Abortion and the Imago Dei

Abortion and the Imago Dei

What is disconcerting about the abortion debate is that there is no agreement as to when life actually starts, so people who support abortion do not see themselves invested emotionally in these newly conceived human beings. When we talk about other life issues, such as euthanasia, war, or even the death penalty, we may not find as much controversy, because we can see the elderly or the soldier or the prisoner having lived their lives and continuing to do so: they breathe, move, eat, talk, feel, love, cry… As a result, there is no question as to whether they are truly human beings, basically, because we can witness their existence. The main argument of many in the pro-choice party is that embryos are not human beings, perhaps because we cannot see them breathe, move, eat, talk, feel, love, cry… Thus, it almost requires a leap of faith to believe how God brings humans to life. As Catholics, we all know that life starts at conception, but as product of the Enlightenment, our society cannot adhere to such notion if this is not first irrefutably proven through facts and data. However, even if such study can indisputably conclude that life starts at conception, then this idea would clash with the individualism that leads a person to claim its independence from God and others around him and that wishes to become the sole master of his own body.If you observe pro-abortion protests, it almost seems as if abortion has become far more than just an attempt to prevent unwanted children from suffering, or saving the life of a mother that is endangered with a difficult pregnancy, or to preserve the alleged “right to privacy” of women, but mostly a way to prove that we are all—including men—masters of our own bodies and that only we can decide what to do with them.

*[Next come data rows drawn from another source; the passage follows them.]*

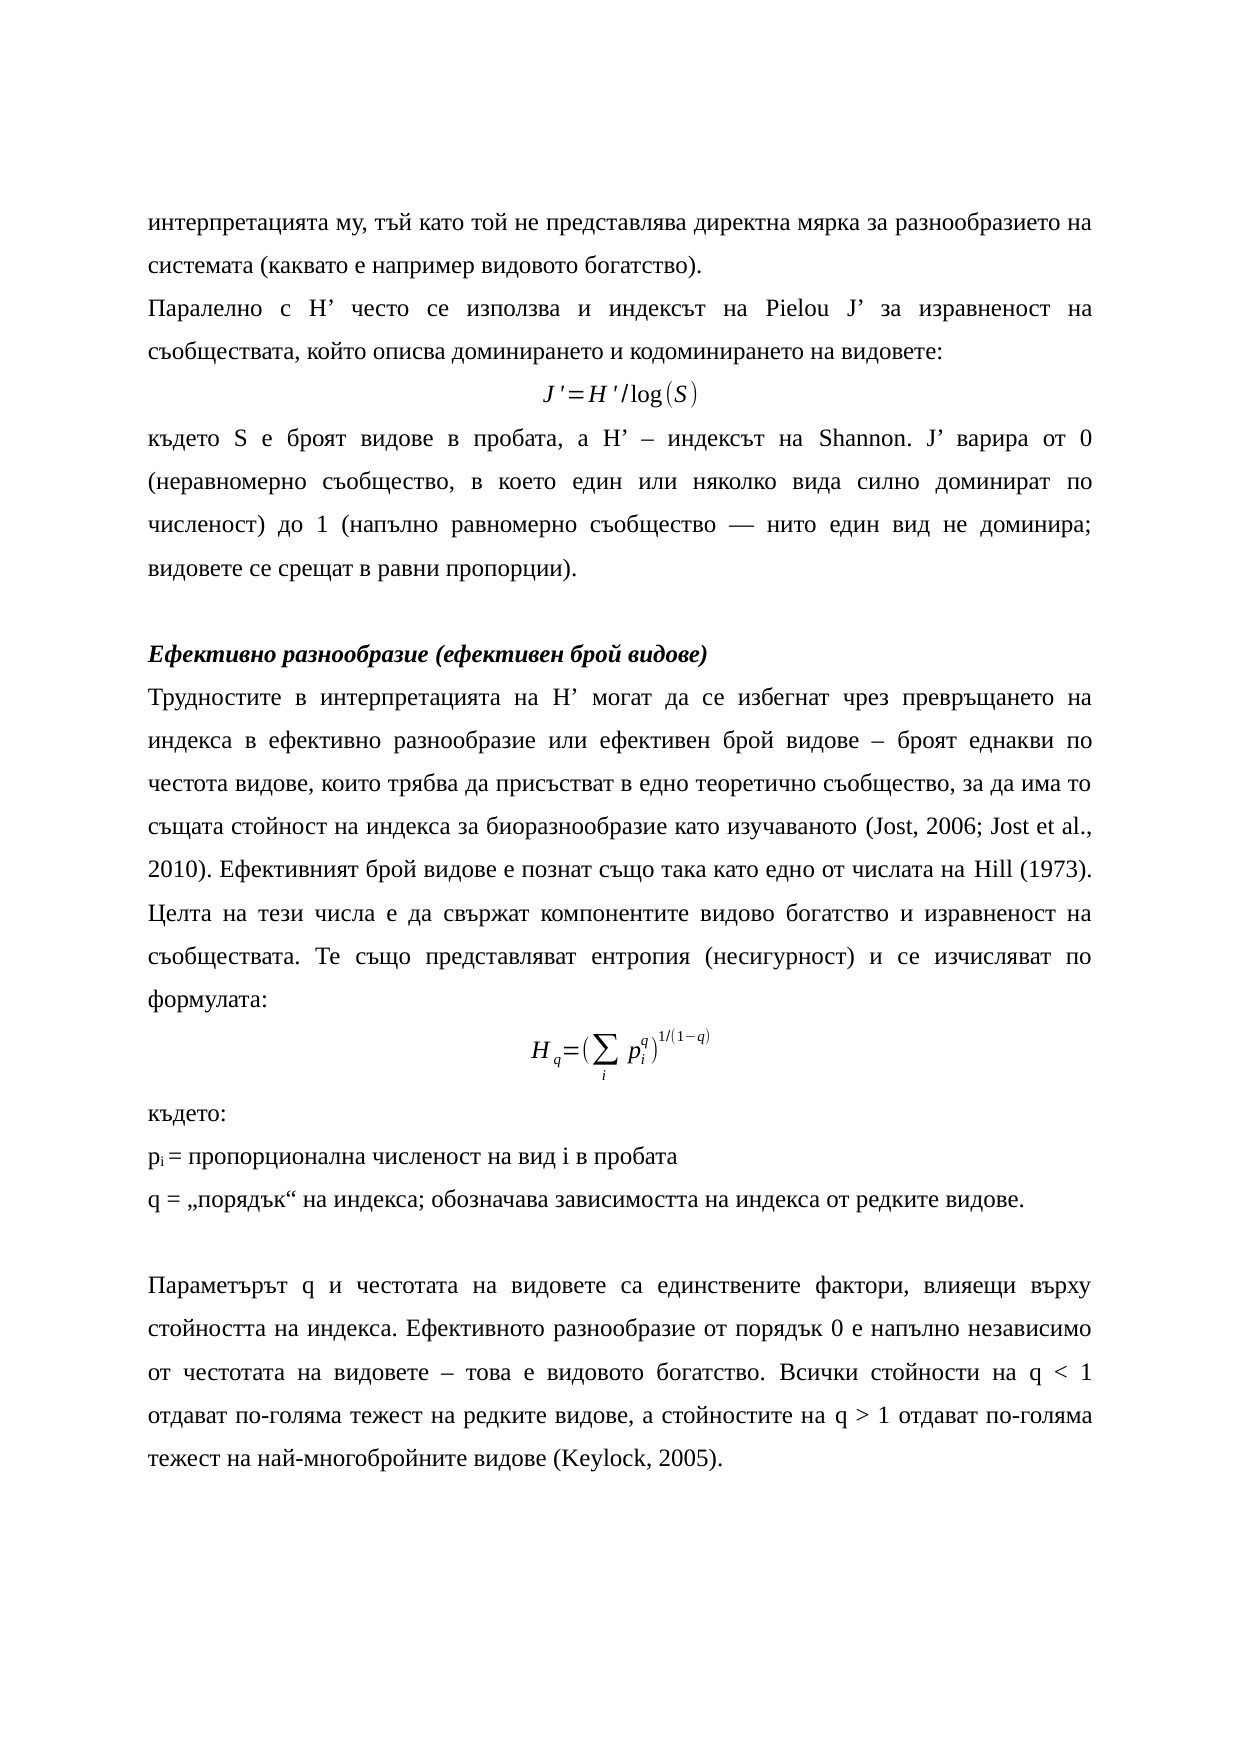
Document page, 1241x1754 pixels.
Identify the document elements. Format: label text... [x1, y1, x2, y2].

text Параметърът q и честотата на видовете са единствените фактори, влияещи върху стойността на индекса. Ефективното разнообразие от порядък 0 е напълно независимо от честотата на видовете – това е видовото богатство. Всички стойности на q < 1 отдават по-голяма тежест на редките видове, а стойностите на q > 1 отдават по-голяма тежест на най-многобройните видове (Keylock, 2005). [148, 1270, 1093, 1472]
text където: [148, 1098, 1093, 1127]
text интерпретацията му, тъй като той не представлява директна мярка за разнообразието на системата (каквато е например видовото богатство). [148, 207, 1093, 278]
text Паралелно с H’ често се използва и индексът на Pielou J’ за изравненост на съобществата, който описва доминирането и кодоминирането на видовете: [148, 293, 1093, 365]
text Ефективно разнообразие (ефективен брой видове) [148, 639, 1093, 668]
text q = „порядък“ на индекса; обозначава зависимостта на индекса от редките видове. [148, 1184, 1093, 1213]
text където S e броят видове в пробата, а Н’ – индексът на Shannon. J’ варира от 0 (неравномерно съобщество, в което един или няколко вида силно доминират по численост) до 1 (напълно равномерно съобщество — нито един вид не доминира; видовете се срещат в равни пропорции). [148, 423, 1093, 581]
text Трудностите в интерпретацията на H’ могат да се избегнат чрез превръщането на индекса в ефективно разнообразие или ефективен брой видове – броят еднакви по честота видове, които трябва да присъстват в едно теоретично съобщество, за да има то същата стойност на индекса за биоразнообразие като изучаваното (Jost, 2006; Jost et al., 2010). Ефективният брой видове е познат също така като едно от числата на Hill (1973). Целта на тези числа е да свържат компонентите видово богатство и изравненост на съобществата. Те също представляват ентропия (несигурност) и се изчисляват по формулата: [148, 682, 1093, 1013]
text pi = пропорционална численост на вид i в пробата [148, 1141, 1093, 1170]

We have become overly optimistic with technology and other societal advances. We believe that we are a much more advanced civilization that we were perhaps two centuries ago, because we have undergone progress in matters of equality and civil rights. Some of this may be true, since we have abolished slavery and now people of any race or gender can exercise their right to vote, or to work, or to go to the same schools. Nonetheless, in matters of morality, it seems that we have gone so far back… so far back in time that there may be no precedent in human history: it has become lawful for people to decide which human beings should live and which ones should not, even before these same human beings commit a crime so they could perhaps be sentenced to death, even before they can know the difference between good and evil, even before they can take their first steps, even before they can speak and say their first words… even before they can open their eyes for the first time in their lives.

We need to return to our Christian understanding of who we are, where we come from, and what our role is in this world. We need urgently a new philosophy of the human person. We need to go back to our understanding of the human person created as the imago Dei and understand life as the gratuitous gift given by God so that we could share in the infinite and eternal love of the Trinity.